QUOTED PASSAGE
◆ ◆ ◆ ◆ ◆ ◆ ◆

Trust. Trust was measured through items adapted from prior studies in digital finance and mobile payment adoption (Joshi and Chawla, 2024; Pavlou, 2003; Zhou, 2014), which captured perceptions of vendor reliability, data security and confidence in system integrity.

Perceived risk. Items for perceived risk were adapted from established scales in technology adoption research (Chawla and Joshi, 2019; Rana et al., 2019). These items reflected concerns about privacy, data misuse and financial loss associated with digital payment transactions.

Digital payment adoption. Adoption was measured through items adapted from prior digital finance studies (Haritha, 2023; Pandey and Kushwaha, 2025), assessing the extent to which respondents actually engaged in using digital payments for routine transactions.

Customer satisfaction. Customer satisfaction was measured using indicators drawn from established consumer behavior literature (Lohana and Roy, 2021; Bhattacharya and Bera, 2023; Monir et al., 2025). Items captured overall satisfaction, fulfillment of expectations and positive evaluation of the digital payment experience (see SM2).

Following the two-step approach recommended by Anderson and Gerbing (1988), we first evaluated the measurement model using confirmatory factor analysis (CFA) with PLS-SEM. (see SM2). Before the full-scale data collection, the questionnaire was pre-tested with a group of 25 respondents, including both academics and frequent digital payment users. The purpose of the pre-test was to ensure clarity of wording, content validity and appropriateness of the scale anchors. Based on the feedback, minor revisions were made to improve the comprehensibility and flow of the items. This step helped establish face validity and reduced the likelihood of respondent misinterpretation.

◆ ◆ ◆ ◆ ◆ ◆ ◆

ENTRIES PROVIDED
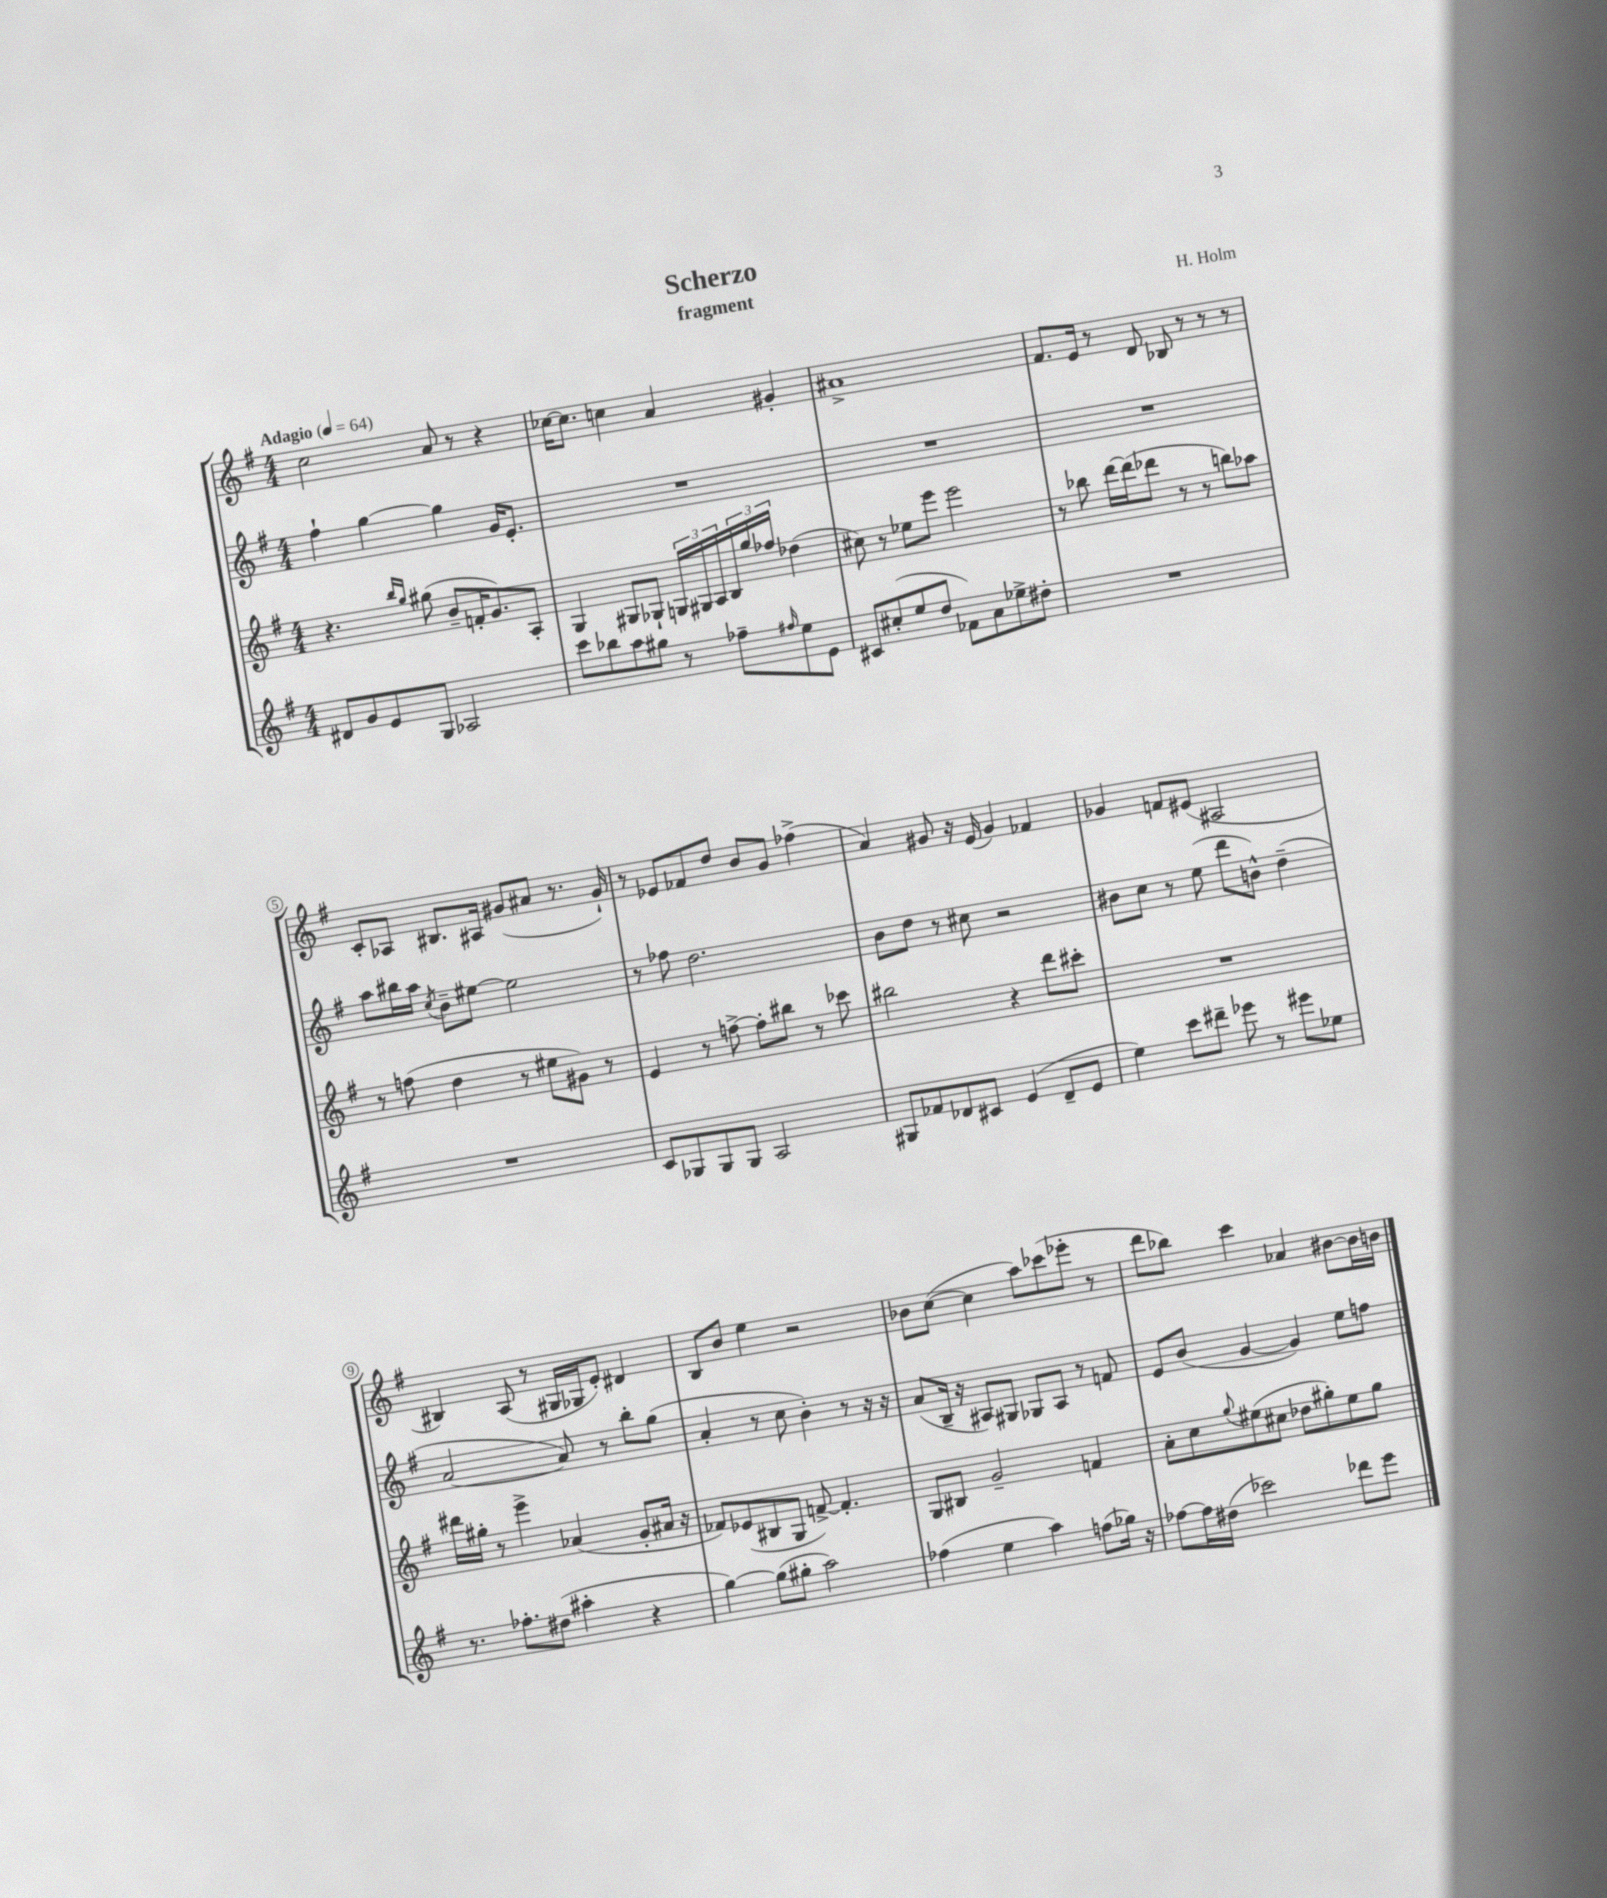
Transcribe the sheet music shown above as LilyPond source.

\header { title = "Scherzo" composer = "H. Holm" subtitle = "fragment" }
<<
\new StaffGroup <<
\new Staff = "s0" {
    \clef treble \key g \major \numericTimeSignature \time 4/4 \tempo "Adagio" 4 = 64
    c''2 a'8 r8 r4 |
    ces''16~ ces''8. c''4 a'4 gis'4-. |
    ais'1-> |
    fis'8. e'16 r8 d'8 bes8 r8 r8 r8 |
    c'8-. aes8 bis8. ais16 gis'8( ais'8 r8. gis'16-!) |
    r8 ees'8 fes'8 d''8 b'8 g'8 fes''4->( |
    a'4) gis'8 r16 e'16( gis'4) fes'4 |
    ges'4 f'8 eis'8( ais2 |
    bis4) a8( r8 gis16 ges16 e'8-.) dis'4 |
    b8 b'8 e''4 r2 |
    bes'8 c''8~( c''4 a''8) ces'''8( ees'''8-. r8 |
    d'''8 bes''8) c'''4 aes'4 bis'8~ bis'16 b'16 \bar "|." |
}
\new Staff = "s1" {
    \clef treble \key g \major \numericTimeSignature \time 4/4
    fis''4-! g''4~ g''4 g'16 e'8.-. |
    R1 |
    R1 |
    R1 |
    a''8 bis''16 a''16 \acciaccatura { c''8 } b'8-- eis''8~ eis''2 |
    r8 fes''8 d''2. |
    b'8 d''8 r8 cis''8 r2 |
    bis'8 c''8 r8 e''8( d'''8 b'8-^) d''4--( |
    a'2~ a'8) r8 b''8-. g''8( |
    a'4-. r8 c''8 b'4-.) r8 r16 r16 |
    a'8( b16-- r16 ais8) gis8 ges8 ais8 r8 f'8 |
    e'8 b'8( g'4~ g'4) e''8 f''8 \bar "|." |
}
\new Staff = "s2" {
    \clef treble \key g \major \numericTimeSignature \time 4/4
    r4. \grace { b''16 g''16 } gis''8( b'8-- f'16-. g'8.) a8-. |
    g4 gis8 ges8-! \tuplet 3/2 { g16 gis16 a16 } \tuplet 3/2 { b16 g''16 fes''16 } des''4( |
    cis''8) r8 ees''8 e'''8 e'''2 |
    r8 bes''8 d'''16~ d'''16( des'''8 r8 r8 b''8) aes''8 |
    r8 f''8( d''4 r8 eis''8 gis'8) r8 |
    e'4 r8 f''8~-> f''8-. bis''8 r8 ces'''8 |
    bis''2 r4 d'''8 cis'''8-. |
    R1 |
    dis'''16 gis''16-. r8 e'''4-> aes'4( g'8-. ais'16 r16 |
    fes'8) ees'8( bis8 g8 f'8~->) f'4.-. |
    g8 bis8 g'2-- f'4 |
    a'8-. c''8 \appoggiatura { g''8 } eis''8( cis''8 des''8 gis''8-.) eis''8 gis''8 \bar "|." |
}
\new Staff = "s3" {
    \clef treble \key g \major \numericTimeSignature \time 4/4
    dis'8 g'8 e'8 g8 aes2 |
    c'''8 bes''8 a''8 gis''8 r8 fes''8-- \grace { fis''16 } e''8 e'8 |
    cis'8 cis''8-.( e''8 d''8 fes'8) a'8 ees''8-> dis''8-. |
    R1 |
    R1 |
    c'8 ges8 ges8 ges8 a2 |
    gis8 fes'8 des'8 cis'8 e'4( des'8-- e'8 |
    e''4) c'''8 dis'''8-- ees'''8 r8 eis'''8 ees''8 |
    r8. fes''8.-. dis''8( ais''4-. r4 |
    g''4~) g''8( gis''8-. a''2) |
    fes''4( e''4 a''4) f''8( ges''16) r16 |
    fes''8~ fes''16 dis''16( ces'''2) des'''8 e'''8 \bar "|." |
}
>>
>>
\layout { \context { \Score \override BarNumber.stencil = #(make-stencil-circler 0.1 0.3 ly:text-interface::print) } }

◆ ◆ ◆ ◆ ◆ ◆ ◆

TASK INSTRUCTIONS
**1.** Answer each question from the methods passage on digital payment measures.
(a) Which concerns did the perceived-risk items reflect?
(b) How many respondents took the pre-test, and who were they?
(c) What perceptions did the trust items capture?
**2.** Using the methods passage on digital payment measures, explain in one to three sentences why the questionnaire was pre-tested before full-scale data collection.

TASK ANSWERS
**1.**
(a) Concerns about privacy, data misuse and financial loss associated with digital payment transactions.
(b) 25 respondents, including both academics and frequent digital payment users.
(c) Perceptions of vendor reliability, data security and confidence in system integrity.

**2.** The pre-test was meant to ensure clarity of wording, content validity and appropriateness of the scale anchors. Feedback from it led to minor revisions that made the items easier to understand and improved their flow. This helped establish face validity and reduced the chance that respondents would misinterpret the items.